WHAT IS EXPECTED. Among the entries below, find every line that contains the string "Olamide", then copy it.

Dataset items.
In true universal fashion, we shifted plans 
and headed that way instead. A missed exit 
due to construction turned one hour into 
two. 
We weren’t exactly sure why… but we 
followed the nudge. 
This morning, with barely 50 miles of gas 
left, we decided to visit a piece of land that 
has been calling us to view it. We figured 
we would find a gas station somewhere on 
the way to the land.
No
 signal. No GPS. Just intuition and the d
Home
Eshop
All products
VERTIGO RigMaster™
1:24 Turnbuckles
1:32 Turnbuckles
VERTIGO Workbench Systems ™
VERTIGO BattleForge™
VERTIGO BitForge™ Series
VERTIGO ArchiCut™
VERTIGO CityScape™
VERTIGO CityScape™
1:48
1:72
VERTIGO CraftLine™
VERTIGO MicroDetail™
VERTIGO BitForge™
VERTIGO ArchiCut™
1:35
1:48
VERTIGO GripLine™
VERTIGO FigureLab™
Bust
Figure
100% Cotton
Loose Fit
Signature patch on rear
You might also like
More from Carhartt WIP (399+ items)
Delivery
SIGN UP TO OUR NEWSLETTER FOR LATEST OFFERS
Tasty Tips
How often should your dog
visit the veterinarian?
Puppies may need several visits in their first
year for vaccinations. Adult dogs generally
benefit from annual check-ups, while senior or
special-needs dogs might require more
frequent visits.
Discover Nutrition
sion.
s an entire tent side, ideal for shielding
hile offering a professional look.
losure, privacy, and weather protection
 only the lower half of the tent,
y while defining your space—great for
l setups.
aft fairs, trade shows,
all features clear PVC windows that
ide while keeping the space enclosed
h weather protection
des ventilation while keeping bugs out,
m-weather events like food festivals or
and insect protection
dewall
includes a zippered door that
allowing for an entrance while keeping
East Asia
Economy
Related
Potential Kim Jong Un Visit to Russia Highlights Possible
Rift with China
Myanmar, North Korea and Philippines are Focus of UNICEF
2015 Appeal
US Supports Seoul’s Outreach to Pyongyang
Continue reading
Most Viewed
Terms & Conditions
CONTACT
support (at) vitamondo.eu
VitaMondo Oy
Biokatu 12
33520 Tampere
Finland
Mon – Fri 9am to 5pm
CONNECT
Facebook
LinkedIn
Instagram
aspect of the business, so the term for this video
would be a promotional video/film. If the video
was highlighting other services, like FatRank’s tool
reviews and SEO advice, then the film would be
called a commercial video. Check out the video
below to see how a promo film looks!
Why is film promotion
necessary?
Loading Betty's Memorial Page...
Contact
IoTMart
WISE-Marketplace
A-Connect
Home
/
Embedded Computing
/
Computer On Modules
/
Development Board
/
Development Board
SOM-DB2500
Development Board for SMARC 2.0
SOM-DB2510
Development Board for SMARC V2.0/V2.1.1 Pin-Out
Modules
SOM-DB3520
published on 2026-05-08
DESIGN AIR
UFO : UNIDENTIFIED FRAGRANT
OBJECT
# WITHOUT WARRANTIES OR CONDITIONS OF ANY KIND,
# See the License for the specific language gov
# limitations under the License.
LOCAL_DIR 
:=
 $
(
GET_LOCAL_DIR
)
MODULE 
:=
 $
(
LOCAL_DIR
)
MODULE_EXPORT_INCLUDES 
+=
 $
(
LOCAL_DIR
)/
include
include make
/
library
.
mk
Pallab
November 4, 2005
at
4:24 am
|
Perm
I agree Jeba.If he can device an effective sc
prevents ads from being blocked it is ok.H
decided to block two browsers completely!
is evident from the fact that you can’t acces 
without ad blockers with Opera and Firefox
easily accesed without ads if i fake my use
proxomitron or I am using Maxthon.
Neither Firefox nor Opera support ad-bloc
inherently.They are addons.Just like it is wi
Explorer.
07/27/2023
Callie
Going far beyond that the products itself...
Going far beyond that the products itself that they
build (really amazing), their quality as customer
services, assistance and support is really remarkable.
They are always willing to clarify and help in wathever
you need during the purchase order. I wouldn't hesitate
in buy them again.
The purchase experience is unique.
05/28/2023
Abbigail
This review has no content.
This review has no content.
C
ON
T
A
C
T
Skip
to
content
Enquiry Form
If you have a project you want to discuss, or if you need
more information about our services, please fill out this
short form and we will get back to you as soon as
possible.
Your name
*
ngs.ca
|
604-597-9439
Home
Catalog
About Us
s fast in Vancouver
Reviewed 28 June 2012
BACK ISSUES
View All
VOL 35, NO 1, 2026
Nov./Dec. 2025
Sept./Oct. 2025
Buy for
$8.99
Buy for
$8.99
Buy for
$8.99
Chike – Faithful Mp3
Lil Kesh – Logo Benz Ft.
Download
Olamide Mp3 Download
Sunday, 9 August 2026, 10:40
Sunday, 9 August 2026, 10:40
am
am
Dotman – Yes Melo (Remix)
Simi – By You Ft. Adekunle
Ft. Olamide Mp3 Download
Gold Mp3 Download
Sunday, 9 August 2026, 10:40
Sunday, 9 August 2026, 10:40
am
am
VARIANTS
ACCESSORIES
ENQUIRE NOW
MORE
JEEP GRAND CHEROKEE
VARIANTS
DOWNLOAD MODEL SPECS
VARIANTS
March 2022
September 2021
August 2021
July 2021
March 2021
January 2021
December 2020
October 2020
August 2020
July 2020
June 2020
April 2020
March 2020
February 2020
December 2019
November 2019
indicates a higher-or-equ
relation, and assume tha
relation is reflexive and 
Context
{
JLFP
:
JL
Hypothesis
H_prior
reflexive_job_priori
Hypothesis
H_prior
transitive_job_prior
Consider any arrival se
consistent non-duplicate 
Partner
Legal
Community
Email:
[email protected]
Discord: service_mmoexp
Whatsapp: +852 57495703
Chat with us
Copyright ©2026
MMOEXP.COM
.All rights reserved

EXERCISE OUTPUT.
Olamide Mp3 Download
Ft. Olamide Mp3 Download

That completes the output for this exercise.